[TASK PROMPT]
Look through the listing below for the word "краёв" and copy every line where it occurs.

---------- RECORDS TO PROCESS

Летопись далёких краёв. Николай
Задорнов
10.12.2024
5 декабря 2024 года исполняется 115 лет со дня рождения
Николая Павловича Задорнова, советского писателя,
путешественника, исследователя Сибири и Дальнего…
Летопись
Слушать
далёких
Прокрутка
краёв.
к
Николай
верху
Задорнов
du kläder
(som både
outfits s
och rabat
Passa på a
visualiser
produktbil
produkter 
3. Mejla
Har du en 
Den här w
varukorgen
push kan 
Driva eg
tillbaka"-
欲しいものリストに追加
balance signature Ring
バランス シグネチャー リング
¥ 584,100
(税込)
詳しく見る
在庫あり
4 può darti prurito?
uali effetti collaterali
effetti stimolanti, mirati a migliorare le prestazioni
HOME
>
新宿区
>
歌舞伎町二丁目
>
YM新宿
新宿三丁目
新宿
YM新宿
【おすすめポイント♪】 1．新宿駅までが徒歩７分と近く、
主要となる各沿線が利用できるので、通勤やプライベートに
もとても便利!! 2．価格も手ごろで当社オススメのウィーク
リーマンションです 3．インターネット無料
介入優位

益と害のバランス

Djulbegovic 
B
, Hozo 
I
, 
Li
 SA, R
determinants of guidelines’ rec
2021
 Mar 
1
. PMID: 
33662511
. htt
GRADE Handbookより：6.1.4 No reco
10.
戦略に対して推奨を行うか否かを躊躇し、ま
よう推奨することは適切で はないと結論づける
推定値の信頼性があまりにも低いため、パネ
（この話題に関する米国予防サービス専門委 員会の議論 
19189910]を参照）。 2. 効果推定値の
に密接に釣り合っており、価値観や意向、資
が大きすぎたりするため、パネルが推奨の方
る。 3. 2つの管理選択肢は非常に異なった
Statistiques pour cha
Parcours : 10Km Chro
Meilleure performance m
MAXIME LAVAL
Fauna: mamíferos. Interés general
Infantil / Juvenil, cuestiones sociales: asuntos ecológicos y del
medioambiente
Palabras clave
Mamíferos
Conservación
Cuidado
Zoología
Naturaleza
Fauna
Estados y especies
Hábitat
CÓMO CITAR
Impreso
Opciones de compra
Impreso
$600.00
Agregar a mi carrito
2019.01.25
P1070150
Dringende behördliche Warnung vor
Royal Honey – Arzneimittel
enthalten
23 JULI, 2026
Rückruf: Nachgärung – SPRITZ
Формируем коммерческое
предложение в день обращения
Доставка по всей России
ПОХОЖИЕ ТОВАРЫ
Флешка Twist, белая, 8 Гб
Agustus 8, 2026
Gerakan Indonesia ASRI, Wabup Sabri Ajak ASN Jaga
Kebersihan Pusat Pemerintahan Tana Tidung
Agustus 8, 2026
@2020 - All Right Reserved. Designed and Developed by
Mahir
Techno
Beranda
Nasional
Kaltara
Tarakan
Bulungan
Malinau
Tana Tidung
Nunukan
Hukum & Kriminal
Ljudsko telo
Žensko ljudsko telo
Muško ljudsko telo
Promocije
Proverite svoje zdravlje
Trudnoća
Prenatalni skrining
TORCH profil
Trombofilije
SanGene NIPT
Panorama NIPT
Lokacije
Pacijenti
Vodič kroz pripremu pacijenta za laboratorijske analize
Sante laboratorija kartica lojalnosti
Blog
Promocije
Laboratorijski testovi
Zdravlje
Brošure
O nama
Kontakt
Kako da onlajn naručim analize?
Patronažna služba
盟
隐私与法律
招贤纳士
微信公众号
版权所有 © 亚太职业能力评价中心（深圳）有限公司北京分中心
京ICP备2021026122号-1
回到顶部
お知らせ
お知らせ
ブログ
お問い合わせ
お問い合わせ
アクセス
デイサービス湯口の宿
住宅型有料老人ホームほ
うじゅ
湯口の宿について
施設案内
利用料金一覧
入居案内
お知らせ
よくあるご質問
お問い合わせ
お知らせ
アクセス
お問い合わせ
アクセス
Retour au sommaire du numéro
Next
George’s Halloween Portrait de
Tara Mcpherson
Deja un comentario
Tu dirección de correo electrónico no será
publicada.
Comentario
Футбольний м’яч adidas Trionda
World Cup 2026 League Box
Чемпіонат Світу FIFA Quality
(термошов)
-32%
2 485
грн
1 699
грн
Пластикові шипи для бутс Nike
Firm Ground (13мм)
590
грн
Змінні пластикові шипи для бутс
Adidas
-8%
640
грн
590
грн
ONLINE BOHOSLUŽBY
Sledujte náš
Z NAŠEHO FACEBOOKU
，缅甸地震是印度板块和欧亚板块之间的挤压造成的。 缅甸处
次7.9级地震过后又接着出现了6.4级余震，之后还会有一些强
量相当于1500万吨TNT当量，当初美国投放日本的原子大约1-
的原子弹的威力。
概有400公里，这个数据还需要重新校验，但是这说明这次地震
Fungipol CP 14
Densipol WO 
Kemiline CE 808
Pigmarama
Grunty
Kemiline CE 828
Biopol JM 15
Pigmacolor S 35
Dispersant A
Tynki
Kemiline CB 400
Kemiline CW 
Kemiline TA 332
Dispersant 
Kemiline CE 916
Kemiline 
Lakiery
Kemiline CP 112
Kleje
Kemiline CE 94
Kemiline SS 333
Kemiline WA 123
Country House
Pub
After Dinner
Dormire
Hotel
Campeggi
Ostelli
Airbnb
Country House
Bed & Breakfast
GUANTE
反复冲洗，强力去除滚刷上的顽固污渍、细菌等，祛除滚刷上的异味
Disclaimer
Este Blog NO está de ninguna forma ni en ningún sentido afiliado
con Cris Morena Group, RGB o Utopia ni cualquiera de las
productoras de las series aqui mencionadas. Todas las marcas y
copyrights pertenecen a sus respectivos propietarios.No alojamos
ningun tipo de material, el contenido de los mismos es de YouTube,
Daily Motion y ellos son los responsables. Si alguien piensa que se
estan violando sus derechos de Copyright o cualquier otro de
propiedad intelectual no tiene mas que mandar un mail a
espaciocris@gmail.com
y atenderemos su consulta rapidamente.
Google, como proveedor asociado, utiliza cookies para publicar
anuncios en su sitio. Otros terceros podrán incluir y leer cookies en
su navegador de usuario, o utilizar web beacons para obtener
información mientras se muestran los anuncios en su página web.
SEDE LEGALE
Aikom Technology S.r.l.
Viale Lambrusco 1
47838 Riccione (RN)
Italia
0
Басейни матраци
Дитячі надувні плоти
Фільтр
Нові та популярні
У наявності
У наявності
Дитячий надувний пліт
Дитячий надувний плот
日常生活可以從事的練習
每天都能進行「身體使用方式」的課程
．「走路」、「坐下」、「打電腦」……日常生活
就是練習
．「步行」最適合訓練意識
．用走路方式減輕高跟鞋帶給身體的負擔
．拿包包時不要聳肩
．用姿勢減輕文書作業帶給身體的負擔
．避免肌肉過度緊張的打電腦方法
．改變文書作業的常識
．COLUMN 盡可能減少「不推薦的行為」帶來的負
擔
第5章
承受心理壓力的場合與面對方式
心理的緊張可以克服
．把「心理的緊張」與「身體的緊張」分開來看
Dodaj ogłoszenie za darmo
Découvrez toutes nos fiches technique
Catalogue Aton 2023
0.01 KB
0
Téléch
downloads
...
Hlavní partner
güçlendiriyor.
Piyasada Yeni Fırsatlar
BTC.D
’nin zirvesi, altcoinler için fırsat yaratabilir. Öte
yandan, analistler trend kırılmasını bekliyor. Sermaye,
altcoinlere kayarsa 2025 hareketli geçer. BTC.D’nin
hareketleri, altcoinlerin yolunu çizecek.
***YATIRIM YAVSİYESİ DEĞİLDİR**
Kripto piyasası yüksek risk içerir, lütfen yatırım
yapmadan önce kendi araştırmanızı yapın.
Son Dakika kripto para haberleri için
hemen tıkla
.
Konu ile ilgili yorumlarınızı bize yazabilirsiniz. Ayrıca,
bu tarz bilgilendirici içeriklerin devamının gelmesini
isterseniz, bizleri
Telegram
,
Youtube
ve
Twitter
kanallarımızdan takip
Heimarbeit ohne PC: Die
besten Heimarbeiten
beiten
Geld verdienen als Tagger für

--------------------

[ANSWER FOR THIS EXERCISE]
Летопись далёких краёв. Николай
краёв.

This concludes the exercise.